## EXERCISE DETAILS:
In the records below, find the line with "camera: 40 degrees right, 0 degrees up" and the line with "none -> purple dog bed [351,272,455,341]"; return exactly those lines and every line between them.

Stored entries
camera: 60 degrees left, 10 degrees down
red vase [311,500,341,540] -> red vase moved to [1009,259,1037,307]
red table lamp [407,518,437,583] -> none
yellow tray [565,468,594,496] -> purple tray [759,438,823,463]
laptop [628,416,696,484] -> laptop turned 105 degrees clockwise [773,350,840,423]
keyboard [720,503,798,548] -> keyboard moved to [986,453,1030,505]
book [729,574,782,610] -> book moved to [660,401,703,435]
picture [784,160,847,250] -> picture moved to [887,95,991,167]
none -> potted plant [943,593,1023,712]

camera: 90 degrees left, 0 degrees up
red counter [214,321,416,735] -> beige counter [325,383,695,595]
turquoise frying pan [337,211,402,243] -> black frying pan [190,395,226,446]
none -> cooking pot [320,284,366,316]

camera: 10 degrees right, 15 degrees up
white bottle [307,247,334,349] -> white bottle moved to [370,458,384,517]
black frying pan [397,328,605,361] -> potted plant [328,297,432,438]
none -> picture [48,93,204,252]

--

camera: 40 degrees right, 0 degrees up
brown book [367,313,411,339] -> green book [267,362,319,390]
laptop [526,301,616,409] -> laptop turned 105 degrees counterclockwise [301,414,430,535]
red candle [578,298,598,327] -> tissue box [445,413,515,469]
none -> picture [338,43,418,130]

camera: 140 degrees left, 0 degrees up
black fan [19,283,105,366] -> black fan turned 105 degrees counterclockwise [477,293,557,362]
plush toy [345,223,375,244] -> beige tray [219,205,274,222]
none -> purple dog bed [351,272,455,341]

## WRITTEN REPLY:
camera: 40 degrees right, 0 degrees up
brown book [367,313,411,339] -> green book [267,362,319,390]
laptop [526,301,616,409] -> laptop turned 105 degrees counterclockwise [301,414,430,535]
red candle [578,298,598,327] -> tissue box [445,413,515,469]
none -> picture [338,43,418,130]

camera: 140 degrees left, 0 degrees up
black fan [19,283,105,366] -> black fan turned 105 degrees counterclockwise [477,293,557,362]
plush toy [345,223,375,244] -> beige tray [219,205,274,222]
none -> purple dog bed [351,272,455,341]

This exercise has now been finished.